A straightforward experiment with a trastuzumab-resistance model is to study its sensitivity to drugs targeting other family members of the HER receptors. Using BT-474 cells as a control, we found that the new humanized antibody pertuzumab (2C4) was unable to inhibit growth of JIMT-1 cells in vivo or in vitro. Because pertuzumab is known to prevent heterodimerization of HER-2 and HER-3 (15), this phenomenon seems not to be critical in growth control of JIMT-1 cells. Blocking of HER-1 (EGFR) by a specific small-molecule inhibitor ZD1839 (Iressa) or all HER receptors by the pan-receptor tyrosine kinase inhibitor Ci1033 was found to have much smaller effects on JIMT-1 than on BT-474 cells. Thus, these results suggest that JIMT-1 is widely resistant to the inhibitor drugs of HER receptors. These results may direct forthcoming studies toward inhibitors of signaling pathways, especially the Akt-1 pathway.
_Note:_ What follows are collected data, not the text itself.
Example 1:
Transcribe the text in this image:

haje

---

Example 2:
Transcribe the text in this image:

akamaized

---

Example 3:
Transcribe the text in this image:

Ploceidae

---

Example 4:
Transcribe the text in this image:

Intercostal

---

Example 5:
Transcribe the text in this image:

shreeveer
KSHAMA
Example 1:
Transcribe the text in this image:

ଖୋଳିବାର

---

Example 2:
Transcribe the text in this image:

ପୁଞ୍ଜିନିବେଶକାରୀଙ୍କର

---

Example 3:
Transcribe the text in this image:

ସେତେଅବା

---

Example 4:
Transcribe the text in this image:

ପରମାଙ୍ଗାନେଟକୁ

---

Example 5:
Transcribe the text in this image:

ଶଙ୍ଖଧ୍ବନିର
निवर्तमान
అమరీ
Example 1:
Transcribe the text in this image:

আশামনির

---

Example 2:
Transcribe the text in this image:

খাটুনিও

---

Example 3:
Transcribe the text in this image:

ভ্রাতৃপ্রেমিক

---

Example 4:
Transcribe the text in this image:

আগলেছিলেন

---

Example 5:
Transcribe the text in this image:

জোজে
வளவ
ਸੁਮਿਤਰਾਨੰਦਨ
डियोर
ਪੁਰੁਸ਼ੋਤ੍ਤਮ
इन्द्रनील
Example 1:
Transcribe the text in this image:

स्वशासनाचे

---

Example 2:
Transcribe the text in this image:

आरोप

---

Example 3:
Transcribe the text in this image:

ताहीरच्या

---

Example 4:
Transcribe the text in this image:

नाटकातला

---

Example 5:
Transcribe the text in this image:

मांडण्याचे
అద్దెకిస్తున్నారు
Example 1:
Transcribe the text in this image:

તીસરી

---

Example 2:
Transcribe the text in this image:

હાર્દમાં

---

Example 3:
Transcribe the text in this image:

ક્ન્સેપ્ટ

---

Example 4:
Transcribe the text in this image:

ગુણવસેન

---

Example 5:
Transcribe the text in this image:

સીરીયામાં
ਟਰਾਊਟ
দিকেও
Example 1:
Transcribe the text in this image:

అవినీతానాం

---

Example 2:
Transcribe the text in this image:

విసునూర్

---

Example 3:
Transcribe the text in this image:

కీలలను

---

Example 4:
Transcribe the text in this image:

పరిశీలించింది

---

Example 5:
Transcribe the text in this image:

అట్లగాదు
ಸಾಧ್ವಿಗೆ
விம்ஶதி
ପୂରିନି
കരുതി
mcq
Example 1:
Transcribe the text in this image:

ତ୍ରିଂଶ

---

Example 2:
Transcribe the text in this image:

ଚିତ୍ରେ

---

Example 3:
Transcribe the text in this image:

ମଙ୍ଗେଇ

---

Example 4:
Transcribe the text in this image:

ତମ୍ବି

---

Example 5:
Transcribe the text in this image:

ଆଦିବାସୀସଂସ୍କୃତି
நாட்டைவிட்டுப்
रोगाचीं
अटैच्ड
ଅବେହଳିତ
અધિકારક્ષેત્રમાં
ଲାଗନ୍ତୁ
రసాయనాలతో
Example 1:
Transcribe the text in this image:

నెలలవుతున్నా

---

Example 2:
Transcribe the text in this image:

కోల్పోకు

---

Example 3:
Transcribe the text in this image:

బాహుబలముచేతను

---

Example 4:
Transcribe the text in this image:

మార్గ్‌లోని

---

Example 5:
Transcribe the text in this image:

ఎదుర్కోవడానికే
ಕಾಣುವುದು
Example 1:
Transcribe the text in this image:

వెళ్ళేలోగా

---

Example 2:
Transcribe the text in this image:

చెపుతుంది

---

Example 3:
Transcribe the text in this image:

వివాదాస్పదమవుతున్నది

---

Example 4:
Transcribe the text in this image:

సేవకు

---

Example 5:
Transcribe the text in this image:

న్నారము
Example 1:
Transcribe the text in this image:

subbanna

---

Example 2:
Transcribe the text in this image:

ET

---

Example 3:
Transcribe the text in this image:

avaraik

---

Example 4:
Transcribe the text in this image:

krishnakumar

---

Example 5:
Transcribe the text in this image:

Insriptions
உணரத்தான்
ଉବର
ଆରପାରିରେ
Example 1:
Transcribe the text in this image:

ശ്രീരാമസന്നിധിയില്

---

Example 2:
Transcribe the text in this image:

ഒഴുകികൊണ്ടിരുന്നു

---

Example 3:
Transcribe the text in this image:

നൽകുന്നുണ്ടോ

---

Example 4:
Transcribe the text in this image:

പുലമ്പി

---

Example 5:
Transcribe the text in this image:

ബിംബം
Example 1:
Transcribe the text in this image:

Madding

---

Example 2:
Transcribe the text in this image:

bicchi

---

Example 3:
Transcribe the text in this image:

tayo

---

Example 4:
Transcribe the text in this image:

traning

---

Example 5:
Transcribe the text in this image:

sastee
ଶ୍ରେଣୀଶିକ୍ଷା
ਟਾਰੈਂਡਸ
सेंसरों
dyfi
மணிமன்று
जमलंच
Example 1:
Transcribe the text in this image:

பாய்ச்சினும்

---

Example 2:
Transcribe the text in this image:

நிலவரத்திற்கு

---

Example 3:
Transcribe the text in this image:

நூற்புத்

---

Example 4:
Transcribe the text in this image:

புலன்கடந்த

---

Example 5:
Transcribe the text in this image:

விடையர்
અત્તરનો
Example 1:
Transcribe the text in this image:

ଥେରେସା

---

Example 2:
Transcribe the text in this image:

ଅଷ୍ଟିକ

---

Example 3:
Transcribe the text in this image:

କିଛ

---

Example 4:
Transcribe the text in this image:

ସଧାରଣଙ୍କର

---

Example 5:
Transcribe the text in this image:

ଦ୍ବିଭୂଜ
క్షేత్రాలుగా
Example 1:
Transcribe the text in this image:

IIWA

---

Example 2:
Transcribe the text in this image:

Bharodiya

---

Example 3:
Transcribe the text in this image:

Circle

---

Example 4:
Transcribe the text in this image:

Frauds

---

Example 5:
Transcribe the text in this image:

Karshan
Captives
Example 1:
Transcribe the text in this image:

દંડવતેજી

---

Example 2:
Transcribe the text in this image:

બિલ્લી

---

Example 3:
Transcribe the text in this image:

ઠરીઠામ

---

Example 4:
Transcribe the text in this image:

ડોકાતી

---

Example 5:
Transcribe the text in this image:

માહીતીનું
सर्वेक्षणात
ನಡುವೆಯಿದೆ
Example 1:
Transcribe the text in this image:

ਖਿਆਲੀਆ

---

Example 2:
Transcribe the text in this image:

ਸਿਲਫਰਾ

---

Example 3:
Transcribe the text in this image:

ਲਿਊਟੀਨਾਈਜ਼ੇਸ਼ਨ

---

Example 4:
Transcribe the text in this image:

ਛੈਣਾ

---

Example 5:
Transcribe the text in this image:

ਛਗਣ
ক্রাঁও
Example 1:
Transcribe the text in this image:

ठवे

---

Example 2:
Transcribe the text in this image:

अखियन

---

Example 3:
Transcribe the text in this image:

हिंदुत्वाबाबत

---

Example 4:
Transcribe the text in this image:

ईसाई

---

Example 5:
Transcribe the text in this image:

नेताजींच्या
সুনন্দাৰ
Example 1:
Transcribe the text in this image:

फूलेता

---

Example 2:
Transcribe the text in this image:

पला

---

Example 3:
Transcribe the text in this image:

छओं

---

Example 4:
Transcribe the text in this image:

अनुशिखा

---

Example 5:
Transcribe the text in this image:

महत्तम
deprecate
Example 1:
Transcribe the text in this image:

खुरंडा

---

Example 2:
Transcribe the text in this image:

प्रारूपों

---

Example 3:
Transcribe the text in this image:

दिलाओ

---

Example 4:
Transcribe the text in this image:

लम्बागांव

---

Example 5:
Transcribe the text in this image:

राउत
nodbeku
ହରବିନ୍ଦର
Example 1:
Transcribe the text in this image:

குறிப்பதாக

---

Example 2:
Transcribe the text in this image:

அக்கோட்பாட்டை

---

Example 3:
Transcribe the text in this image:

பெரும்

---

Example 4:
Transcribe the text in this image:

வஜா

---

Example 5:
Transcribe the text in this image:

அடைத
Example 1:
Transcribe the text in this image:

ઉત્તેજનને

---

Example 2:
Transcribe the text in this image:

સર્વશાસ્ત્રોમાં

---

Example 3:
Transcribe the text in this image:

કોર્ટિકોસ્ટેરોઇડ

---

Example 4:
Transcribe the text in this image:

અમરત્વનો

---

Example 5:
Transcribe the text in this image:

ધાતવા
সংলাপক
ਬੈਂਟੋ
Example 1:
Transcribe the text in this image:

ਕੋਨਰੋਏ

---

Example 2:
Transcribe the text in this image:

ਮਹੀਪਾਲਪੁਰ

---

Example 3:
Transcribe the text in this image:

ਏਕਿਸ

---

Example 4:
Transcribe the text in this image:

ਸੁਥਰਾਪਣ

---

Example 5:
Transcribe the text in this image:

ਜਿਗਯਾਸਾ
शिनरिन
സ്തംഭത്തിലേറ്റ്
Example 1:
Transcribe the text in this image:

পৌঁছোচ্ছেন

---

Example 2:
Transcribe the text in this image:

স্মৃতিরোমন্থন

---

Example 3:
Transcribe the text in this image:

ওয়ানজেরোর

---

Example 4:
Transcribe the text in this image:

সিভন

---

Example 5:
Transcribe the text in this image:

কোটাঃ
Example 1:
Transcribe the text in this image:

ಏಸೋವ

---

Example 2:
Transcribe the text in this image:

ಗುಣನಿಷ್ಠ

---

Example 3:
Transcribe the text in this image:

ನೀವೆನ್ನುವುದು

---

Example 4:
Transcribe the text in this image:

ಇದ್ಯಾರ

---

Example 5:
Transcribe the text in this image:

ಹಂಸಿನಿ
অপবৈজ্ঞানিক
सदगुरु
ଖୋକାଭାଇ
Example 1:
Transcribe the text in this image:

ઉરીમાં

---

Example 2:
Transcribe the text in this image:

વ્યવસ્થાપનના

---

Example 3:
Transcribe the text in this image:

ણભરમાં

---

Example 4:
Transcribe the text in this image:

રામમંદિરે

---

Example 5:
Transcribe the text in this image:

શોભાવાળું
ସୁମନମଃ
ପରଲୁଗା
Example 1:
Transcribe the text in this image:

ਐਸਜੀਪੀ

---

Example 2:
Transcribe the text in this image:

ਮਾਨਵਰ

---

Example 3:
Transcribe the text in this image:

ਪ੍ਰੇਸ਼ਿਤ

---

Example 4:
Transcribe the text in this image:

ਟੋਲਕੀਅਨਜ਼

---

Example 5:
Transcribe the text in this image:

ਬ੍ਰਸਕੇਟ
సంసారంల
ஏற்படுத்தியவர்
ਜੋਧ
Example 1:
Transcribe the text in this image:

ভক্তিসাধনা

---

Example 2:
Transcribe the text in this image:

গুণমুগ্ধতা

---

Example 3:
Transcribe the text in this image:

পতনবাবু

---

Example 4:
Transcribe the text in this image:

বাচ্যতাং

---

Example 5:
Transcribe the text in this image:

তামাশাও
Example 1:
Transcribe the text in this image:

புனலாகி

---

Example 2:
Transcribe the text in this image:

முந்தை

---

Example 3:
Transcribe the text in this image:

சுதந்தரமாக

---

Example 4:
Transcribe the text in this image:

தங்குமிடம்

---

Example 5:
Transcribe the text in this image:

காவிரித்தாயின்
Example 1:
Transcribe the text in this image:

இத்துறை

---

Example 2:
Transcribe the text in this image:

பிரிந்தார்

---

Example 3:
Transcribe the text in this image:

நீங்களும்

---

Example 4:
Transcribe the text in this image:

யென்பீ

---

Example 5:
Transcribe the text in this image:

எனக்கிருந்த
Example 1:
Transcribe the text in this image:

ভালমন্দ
As a cell line, JIMT-1 and its xenograft tumors carry phenotypic hallmarks of HER-2-positive breast cancer, that is, histologically representing a high-grade invasive ductal carcinoma lacking expression of estrogen and progesterone receptors. Moreover, the primary tumor and the xenograft were characterized by a high tumor-proliferation rate (Ki-67)and overexpression of p53, which are common features of HER-2-positive tumors (1). Characterization of the JIMT-1 cells by cytokeratin immunostainings indicated positivity both for luminal-type cytokeratins 8/18 and basal-type cytokeratins 5/14. This finding was confirmed in the patient's primary breast tumor, cultured JIMT-1 cells and xenografts. Thus, the tumor can be classified as belonging to the ∼10% of invasive cancers forming the so-called progenitor cell or basal-like phenotype (16, 17). The microarray studies (16) have classified HER-2-positive tumors in general as an entity separate from basal-like tumors, but it is likely that these tumors, like JIMT-1, can occasionally carry HER-2 amplification. As such, the cytokeratin 5-positive breast tumors are associated with poor prognosis (18) and perhaps with therapeutic resistance, but the latter aspect has not been firmly documented. Whether the cytokeratin 5/14 positivity defines a subgroup of tumors specifically resistant to Herceptin remains to be studied with large enough clinical tumor materials.